Un des derniers chantiers complexe que nous devons traiter concerne l’alliance avec le groupe Auchan, car il a fallu le réformer et quitter peu à peu notre identité régionale pour construire des outils plus productifs au niveau national. La difficulté réside dans le fait de convaincre nos équipes du bien-fondé de tout cela, de répondre aux interrogations naturelles des salariés qui ont tendance à regarder ce qu’ils gagnent et ce qu’ils perdent individuellement. Le problème principal que pose cette mouvance actuelle, c’est de les emmener dans le projet, pour qu’ils se l’approprient au quotidien.
Quelle est votre stratégie managériale ?
Je suis quelqu’un qui cherche à influencer le cours des évènements et à faire en sorte que mes collaborateurs deviennent partie prenante de mes propositions par la suite. La qualité majeure d’un manager réside dans le fait d’accompagner les évolutions inhérentes au développement des nouvelles technologies. J’essaye modestement d’avoir une vision et après, je tente de convaincre mes collaborateurs que celle-ci est la leur, car ce sont eux qui vont la conduire.
Comment conciliez-vous vie professionnelle et vie personnelle ?
Il n’est pas bon de vouloir les séparer, car il arrive toujours un moment où l’on essaye de compenser. J’essaye de trouver du plaisir dans mon travail, tout simplement. Le côté personnel se confond parfois avec le professionnel, et dans mon cas cela a été assez compliqué.

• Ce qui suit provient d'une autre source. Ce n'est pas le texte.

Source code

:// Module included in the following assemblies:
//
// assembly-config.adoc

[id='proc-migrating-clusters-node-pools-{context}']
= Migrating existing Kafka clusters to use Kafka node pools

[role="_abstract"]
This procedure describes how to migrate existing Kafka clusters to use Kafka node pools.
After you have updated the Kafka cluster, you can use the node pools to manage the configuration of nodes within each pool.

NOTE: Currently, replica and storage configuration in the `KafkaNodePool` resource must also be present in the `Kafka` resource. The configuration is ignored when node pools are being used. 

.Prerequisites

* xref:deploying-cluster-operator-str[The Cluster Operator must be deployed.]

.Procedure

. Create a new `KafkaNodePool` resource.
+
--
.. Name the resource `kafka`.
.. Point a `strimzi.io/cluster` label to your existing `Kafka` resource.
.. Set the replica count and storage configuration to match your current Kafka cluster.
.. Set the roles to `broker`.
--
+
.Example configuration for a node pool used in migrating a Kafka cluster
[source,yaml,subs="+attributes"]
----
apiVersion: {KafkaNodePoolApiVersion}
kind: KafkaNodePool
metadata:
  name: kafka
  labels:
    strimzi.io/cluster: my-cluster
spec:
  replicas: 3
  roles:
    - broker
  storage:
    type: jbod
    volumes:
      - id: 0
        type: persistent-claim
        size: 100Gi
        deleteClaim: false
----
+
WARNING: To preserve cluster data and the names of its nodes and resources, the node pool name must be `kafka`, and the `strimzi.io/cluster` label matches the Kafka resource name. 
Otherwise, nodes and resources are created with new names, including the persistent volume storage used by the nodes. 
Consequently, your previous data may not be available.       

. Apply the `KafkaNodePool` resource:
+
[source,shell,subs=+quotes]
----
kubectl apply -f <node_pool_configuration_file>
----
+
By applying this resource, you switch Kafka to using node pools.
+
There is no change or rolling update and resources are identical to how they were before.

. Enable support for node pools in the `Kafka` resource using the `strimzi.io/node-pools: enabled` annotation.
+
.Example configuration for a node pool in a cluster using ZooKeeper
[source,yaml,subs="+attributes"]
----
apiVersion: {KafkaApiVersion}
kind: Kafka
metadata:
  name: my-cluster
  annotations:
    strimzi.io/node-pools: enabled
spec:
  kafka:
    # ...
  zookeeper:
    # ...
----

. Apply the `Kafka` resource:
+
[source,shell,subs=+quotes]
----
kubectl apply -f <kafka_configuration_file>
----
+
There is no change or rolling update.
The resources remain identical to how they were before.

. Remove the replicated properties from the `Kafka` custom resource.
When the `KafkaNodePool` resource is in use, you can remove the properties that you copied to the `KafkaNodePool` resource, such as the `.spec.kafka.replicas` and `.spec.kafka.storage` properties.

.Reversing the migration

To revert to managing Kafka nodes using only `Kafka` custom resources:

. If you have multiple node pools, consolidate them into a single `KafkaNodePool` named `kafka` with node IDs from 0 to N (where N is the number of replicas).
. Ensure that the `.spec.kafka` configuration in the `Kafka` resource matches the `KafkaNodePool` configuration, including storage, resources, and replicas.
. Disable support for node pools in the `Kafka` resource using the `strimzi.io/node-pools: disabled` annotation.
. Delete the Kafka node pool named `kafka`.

Jean-Claude Jaunait disait « Dans la vie il n’y a pas de vérité, il n’y a que des choix. Une fois qu’ils sont faits, il faut les assumer ». Dans mon cas, j’ai parfois eu des difficultés à cerner quels étaient les bons choix à faire.
Quels sont les prochains objectifs à venir pour le Groupe ?
Nous sommes dans l’attente de la décision de l’Autorité de la concurrence concernant notre alliance avec Auchan. La réponse tombera en fin d’année ou début d’année prochaine.
3 Conseils de Serge Papin
- La réussite financière n’est pas une fin en soi. Tous ceux qui se lancent dans l’aventure entrepreneuriale par avidité font fausse route. La réussite financière doit être une conséquence d’un travail bien fait, et non un objectif.
- Intégrez le online à votre projet devient primordial. Aujourd’hui, un projet doit obligatoirement appartenir à ces deux mondes (offline et on line). Le online offre la possibilité de déboucher sur autre chose que ce qui était prévu au départ, car c’est un monde exponentiel où tout est ouvert et les possibilités semblent infinies alors que le offline reste un univers linéaire.
- Un projet demande beaucoup d’échanges, cela suppose d’en parler avec plein de gens, d’avancer, de ne pas hésiter si jamais on voit qu’il y a un obstacle, on ne doit pas s’obstiner mais savoir dévier dans une autre direction.